# Aim of the exercise
Which lines below contain the word "establishing"? Copy each one.

*** Block opens ***

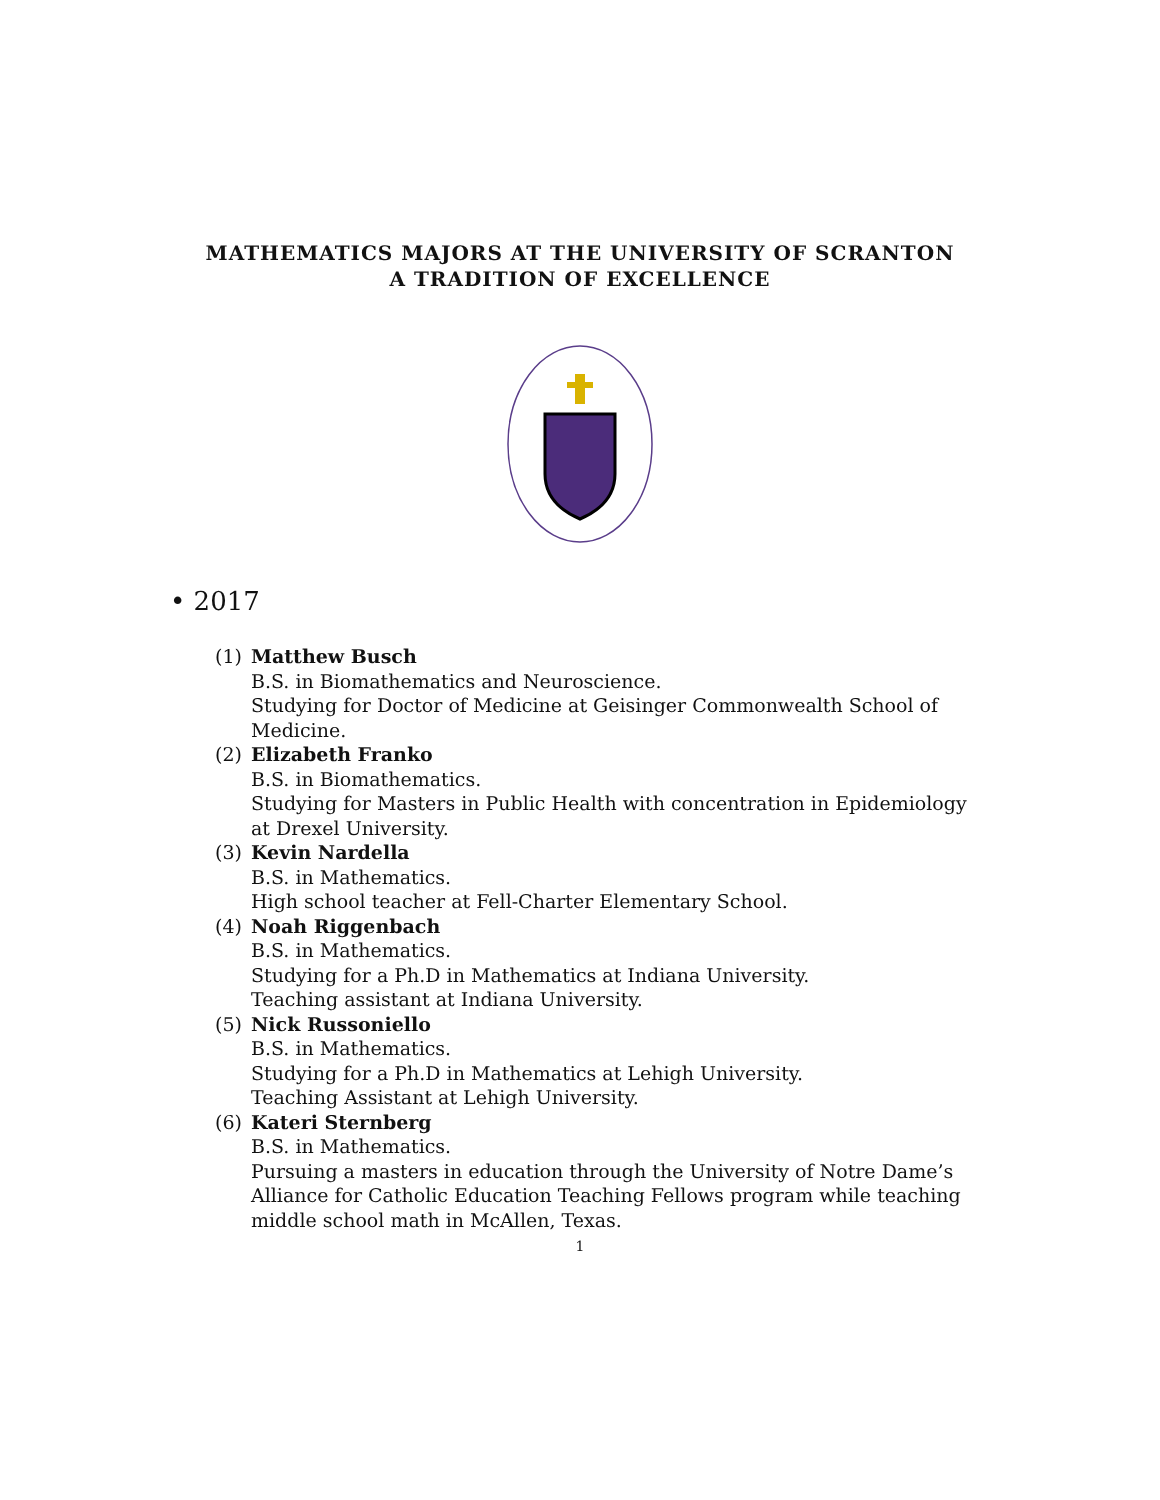MATHEMATICS MAJORS AT THE UNIVERSITY OF SCRANTON
A TRADITION OF EXCELLENCE
• 2017
(1) Matthew Busch
B.S. in Biomathematics and Neuroscience.
Studying for Doctor of Medicine at Geisinger Commonwealth School of Medicine.
(2) Elizabeth Franko
B.S. in Biomathematics.
Studying for Masters in Public Health with concentration in Epidemiology at Drexel University.
(3) Kevin Nardella
B.S. in Mathematics.
High school teacher at Fell-Charter Elementary School.
(4) Noah Riggenbach
B.S. in Mathematics.
Studying for a Ph.D in Mathematics at Indiana University.
Teaching assistant at Indiana University.
(5) Nick Russoniello
B.S. in Mathematics.
Studying for a Ph.D in Mathematics at Lehigh University.
Teaching Assistant at Lehigh University.
(6) Kateri Sternberg
B.S. in Mathematics.
Pursuing a masters in education through the University of Notre Dame’s Alliance for Catholic Education Teaching Fellows program while teaching middle school math in McAllen, Texas.
1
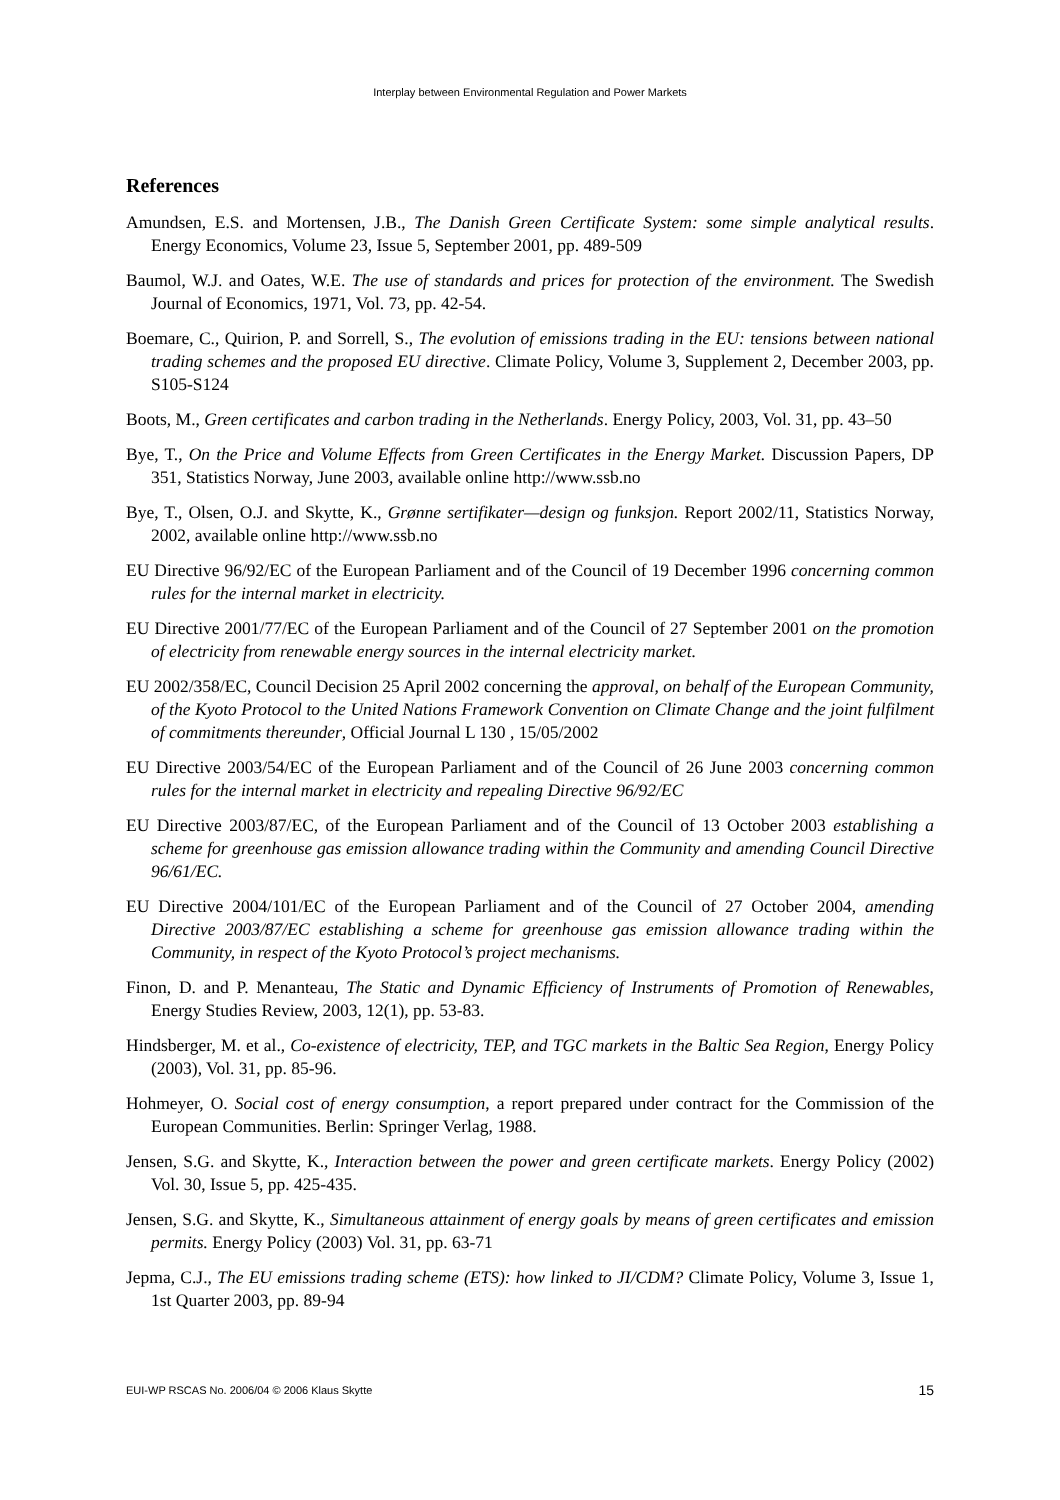Interplay between Environmental Regulation and Power Markets
References
Amundsen, E.S. and Mortensen, J.B., The Danish Green Certificate System: some simple analytical results. Energy Economics, Volume 23, Issue 5, September 2001, pp. 489-509
Baumol, W.J. and Oates, W.E. The use of standards and prices for protection of the environment. The Swedish Journal of Economics, 1971, Vol. 73, pp. 42-54.
Boemare, C., Quirion, P. and Sorrell, S., The evolution of emissions trading in the EU: tensions between national trading schemes and the proposed EU directive. Climate Policy, Volume 3, Supplement 2, December 2003, pp. S105-S124
Boots, M., Green certificates and carbon trading in the Netherlands. Energy Policy, 2003, Vol. 31, pp. 43–50
Bye, T., On the Price and Volume Effects from Green Certificates in the Energy Market. Discussion Papers, DP 351, Statistics Norway, June 2003, available online http://www.ssb.no
Bye, T., Olsen, O.J. and Skytte, K., Grønne sertifikater—design og funksjon. Report 2002/11, Statistics Norway, 2002, available online http://www.ssb.no
EU Directive 96/92/EC of the European Parliament and of the Council of 19 December 1996 concerning common rules for the internal market in electricity.
EU Directive 2001/77/EC of the European Parliament and of the Council of 27 September 2001 on the promotion of electricity from renewable energy sources in the internal electricity market.
EU 2002/358/EC, Council Decision 25 April 2002 concerning the approval, on behalf of the European Community, of the Kyoto Protocol to the United Nations Framework Convention on Climate Change and the joint fulfilment of commitments thereunder, Official Journal L 130 , 15/05/2002
EU Directive 2003/54/EC of the European Parliament and of the Council of 26 June 2003 concerning common rules for the internal market in electricity and repealing Directive 96/92/EC
EU Directive 2003/87/EC, of the European Parliament and of the Council of 13 October 2003 establishing a scheme for greenhouse gas emission allowance trading within the Community and amending Council Directive 96/61/EC.
EU Directive 2004/101/EC of the European Parliament and of the Council of 27 October 2004, amending Directive 2003/87/EC establishing a scheme for greenhouse gas emission allowance trading within the Community, in respect of the Kyoto Protocol’s project mechanisms.
Finon, D. and P. Menanteau, The Static and Dynamic Efficiency of Instruments of Promotion of Renewables, Energy Studies Review, 2003, 12(1), pp. 53-83.
Hindsberger, M. et al., Co-existence of electricity, TEP, and TGC markets in the Baltic Sea Region, Energy Policy (2003), Vol. 31, pp. 85-96.
Hohmeyer, O. Social cost of energy consumption, a report prepared under contract for the Commission of the European Communities. Berlin: Springer Verlag, 1988.
Jensen, S.G. and Skytte, K., Interaction between the power and green certificate markets. Energy Policy (2002) Vol. 30, Issue 5, pp. 425-435.
Jensen, S.G. and Skytte, K., Simultaneous attainment of energy goals by means of green certificates and emission permits. Energy Policy (2003) Vol. 31, pp. 63-71
Jepma, C.J., The EU emissions trading scheme (ETS): how linked to JI/CDM? Climate Policy, Volume 3, Issue 1, 1st Quarter 2003, pp. 89-94
EUI-WP RSCAS No. 2006/04 © 2006 Klaus Skytte 15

*** Block closes ***

# Completed exercise
EU Directive 2003/87/EC, of the European Parliament and of the Council of 13 October 2003 establishing a scheme for greenhouse gas emission allowance trading within the Community and amending Council Directive 96/61/EC.
EU Directive 2004/101/EC of the European Parliament and of the Council of 27 October 2004, amending Directive 2003/87/EC establishing a scheme for greenhouse gas emission allowance trading within the Community, in respect of the Kyoto Protocol’s project mechanisms.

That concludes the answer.